Murad Qureshi (AM): Just one brief comment. The reality is there are different standards of mitigation between the airports. That is the issue you are missing and you need to tackle that.

Boris Johnson (Mayor of London): If there are further ideas that you wish to bring for doing that, then I am more than happy to discuss it. Can I suggest you talk to Daniel Moylan [Aviation Adviser to the Mayor of London] about your ideas?

Tony Arbour (AM): Do you not think it scandalous and outrageous, Mr Mayor, that Heathrow has recently issued a statement suggesting that Heathrow is going to be closed and there will therefore be devastation right across west London unequalled since the Luftwaffe? Do you not think that it needs to be said loudly and clearly that it has never been your intention or indeed the intention of those people who live near the airport and who are the principal protesters that Heathrow should go? What we and you have been advocating is that there be additional aircraft capacity possibly in the Thames Estuary which will take most of the traffic which goes to Heathrow but Heathrow in itself will continue to be an economic driver for west London.

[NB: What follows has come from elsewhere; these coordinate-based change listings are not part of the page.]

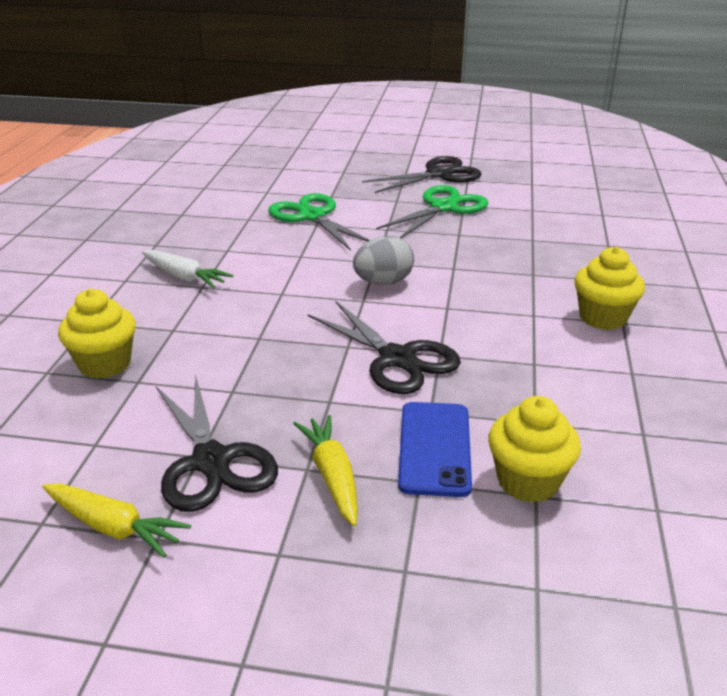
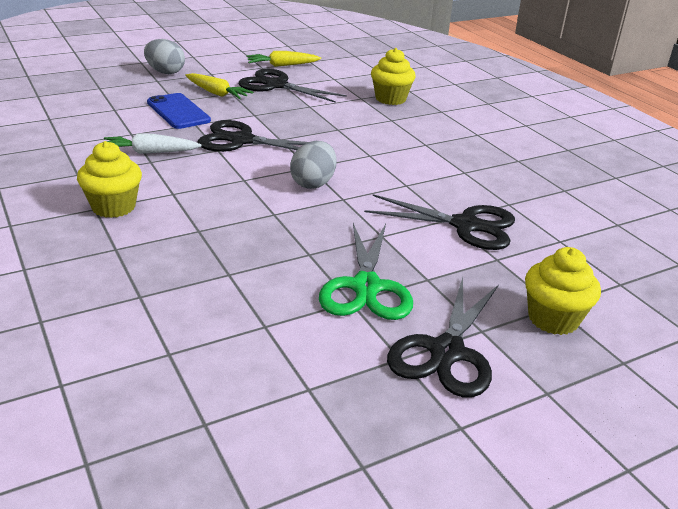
camera: 140 degrees right, 0 degrees up
(184, 277) = (448, 146): white carrot -> white carrot (150, 152)
(312, 216) = (465, 225): green scissors -> black scissors
(365, 600) = (165, 72): none -> grey egg
(528, 481) = (121, 112): yellow cupcake -> yellow cupcake (553, 319)

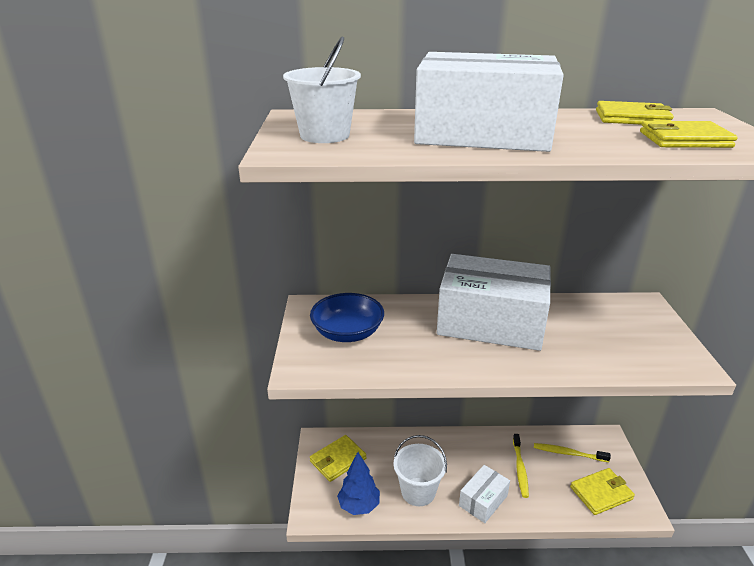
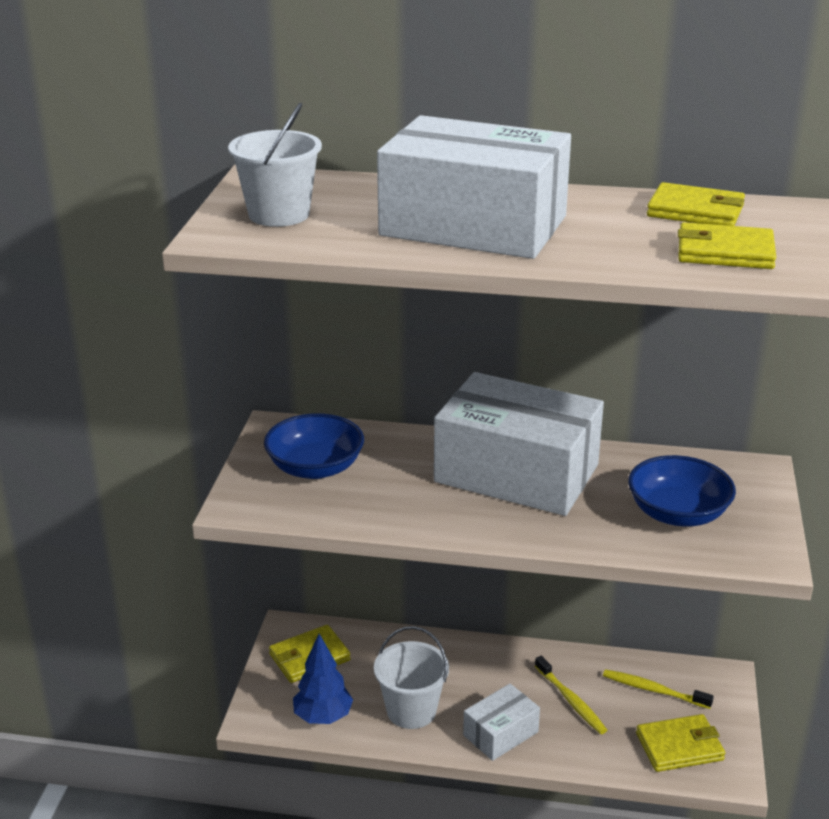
camera: 10 degrees right, 0 degrees up
(520, 469) = (571, 701): yellow toothbrush -> yellow toothbrush turned 45 degrees counterclockwise
(614, 340) = (677, 513): none -> blue bowl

Boris Johnson (Mayor of London): I think certainly you could imagine a much reduced airport there in the future. But do not forget that Heathrow at the moment only supplies about 3% of the economic activity of west London. That corridor is already one of the most dynamic and competitive parts of the whole of the United Kingdom (UK) economy. You could imagine that with a four runway hub airport elsewhere, a lot of that space could be released. We have talked a lot about the shortage of housing. That land could be released for fantastic quality housing. You have an area roughly the size of the Borough of Kensington and Chelsea. You could imagine new high tech industry, university campuses and an incredible employment future for that area.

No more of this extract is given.